Hopi Bulldoze Big Mountain Sun Dance Grounds
Navajo president questions Hopi moral right to act violently

  

Posted: August 21, 2001 - 12:00AM EST
by: Brenda Norrell / Today Staff / Indian Country Today

BIG MOUNTAIN, Ariz. -- The Sun Dance grounds at Camp Anna Mae at Big Mountain were bulldozed by Hopi tribal officials accompanied by police. The Sun Dance tree was carted off, the arbor destroyed and the Sun Dance grounds leveled. 

Louise Benally, whose minor son was arrested at the site adjacent to the family hogan, said the actions cannot halt the prayers of the Indigenous sundancers from around the world. 

"No one will break God's way. These people have no life. They are sick and confused, all for greed. 

"The fire, water, earth and air are still there and the prayers of the people -- those cannot be changed by man-made laws. 

"They tore the tree down, the arbor and the lodges! But, the peoples' prayers are still in place. The rangers, and all the police agencies involved, are all lost and have no concept of having a life or understanding of it." 

At dawn Aug. 17, the Office of Hopi Lands, Hopi Range Management, Resource Enforcement Services, Hopi Tribal Police, Navajo County Sheriff and BIA impoundment trailers entered Camp Anna Mae, a sacred religious area. 

Big Mountain residents were awakened by sounds of machinery and observed the desecration. The Sun Dance grounds were destroyed by Hopi land management employees who cut down arbor logs and the Sun Dance tree with chainsaws. A front-end loader destroyed sweat lodges, fire pits, sweat rocks, altars and the Sun Dance arbor.

Brief 1 »
In the article about the bulldozing of the Big Mountain Sun Dance grounds, turn the paragraph beginning "Big Mountain residents were awakened" into a short bulleted list that keeps its main facts.
Brief 2 »
Write the next part of the article about the bulldozing of the Big Mountain Sun Dance grounds, starting after its final sentence.

Information supplied »

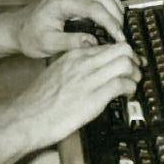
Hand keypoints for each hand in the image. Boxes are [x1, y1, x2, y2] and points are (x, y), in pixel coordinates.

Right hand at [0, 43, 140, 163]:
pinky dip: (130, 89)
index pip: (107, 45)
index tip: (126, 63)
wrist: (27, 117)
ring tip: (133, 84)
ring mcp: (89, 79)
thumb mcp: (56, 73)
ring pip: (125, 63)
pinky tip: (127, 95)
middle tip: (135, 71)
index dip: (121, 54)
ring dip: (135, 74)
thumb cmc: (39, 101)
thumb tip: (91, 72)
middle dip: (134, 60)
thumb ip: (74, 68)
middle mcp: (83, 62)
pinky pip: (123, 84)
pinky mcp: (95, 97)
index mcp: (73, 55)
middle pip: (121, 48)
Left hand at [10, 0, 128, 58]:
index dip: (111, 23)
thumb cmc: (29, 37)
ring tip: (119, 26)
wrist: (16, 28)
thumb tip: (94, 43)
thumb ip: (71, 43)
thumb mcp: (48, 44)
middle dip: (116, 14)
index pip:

---

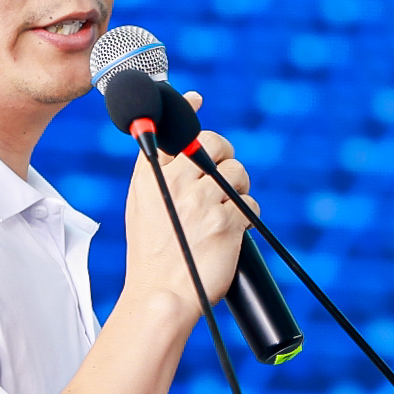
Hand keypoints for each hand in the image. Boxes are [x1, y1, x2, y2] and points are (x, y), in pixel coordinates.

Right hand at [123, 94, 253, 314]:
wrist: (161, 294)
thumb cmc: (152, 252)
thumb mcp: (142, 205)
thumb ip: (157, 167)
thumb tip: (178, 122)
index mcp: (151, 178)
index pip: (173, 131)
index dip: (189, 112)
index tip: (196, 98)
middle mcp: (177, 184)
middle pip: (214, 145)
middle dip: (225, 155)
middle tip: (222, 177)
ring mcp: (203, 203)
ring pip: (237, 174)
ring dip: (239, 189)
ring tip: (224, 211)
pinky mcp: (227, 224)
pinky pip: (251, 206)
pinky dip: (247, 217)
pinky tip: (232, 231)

==

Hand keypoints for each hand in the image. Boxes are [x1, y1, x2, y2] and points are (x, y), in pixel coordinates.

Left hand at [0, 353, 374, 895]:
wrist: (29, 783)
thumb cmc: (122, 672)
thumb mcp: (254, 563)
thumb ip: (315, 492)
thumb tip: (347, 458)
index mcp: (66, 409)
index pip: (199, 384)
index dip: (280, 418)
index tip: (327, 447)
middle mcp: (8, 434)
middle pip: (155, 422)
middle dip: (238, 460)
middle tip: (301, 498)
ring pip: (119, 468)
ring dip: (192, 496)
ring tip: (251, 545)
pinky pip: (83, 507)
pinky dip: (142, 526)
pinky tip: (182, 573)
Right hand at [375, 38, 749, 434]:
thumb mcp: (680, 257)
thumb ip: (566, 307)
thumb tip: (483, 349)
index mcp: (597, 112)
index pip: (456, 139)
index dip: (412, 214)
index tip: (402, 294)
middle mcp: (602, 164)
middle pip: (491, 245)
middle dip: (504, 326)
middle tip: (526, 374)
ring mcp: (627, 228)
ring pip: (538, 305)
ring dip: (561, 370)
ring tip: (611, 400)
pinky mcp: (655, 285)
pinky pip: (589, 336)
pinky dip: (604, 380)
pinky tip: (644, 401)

Exercise response 1 »
- Big Mountain residents woke to the sound of machinery and saw the desecration.
- Hopi land management employees destroyed the Sun Dance grounds, using chainsaws to cut down the arbor logs and the Sun Dance tree.
- A front-end loader destroyed the sweat lodges, fire pits, sweat rocks, altars and the Sun Dance arbor.

Exercise response 2 »
Sun Dance tobacco ties, flesh offerings and eagle feathers were seized or left behind and run over by machinery. 

Benally's teen-age son, Eric Crittenton, was arrested as he attempted to photograph the destruction. He was home alone at the time. 

Within hours, local residents began arriving at Camp Anna Mae to take part in a weekly prayer and sweatlodge ceremony. They were blocked by local, state and federal law enforcement. They were told trespassers would be arrested. Law enforcement and Hopi officials left the area in 15 vehicles. Trailers were loaded with the confiscated arbor logs. Arlene Hamilton-Benally, coordinator of a local weaving project and human rights activist, was arrested nearby. It was the day after a wedding reception for her and husband Leonard Benally. 

Chairman of the Hopi Land Team Cedric Kuwaninvaya said, "This is just one of the steps that the Hopi Tribe will be taking to enforce its jurisdiction over the Hopi Reservation. 

"We will keep a close eye on the former site of the Camp Anna Mae to ensure that the trespassers do not try and establish another camp at which they hold unwanted gatherings and celebrate their lawlessness." 

Claire Heywood, spokesperson for the Hopi Tribe, confirmed the action Aug. 17 and said the tribe was asserting jurisdiction over the site. 

"Protected by Hopi Rangers, BIA Police and Navajo County Police, Hopi staff worked quietly and efficiently, tearing down the structures left at the site, including the Sun Dance tree, and loaded the materials onto trailers for removal from the site. 

"The police accompanied Hopi staff to provide security for the dismantling crew as well as the public." 

Responding immediately, Navajo President Kelsey Begaye called the actions deplorable. 

"The Hopi government's decision to bulldoze the Sun Dance ceremony site at Big Mountain is
deplorable. In the strongest terms, I object to such a violent action against the Navajo families who reside on Big Mountain and who participate, as a part of their spiritual beliefs, in the Sun Dance ceremony. 

"The Hopi government appears to be persecuting these families for their religious beliefs, as well as for their heartfelt desire to stay on their ancestral lands and to continue their traditional ways." 

Begaye said the Sun Dance ceremony has been performed at Big Mountain for a number of years at the request of the Big Mountain Navajo families.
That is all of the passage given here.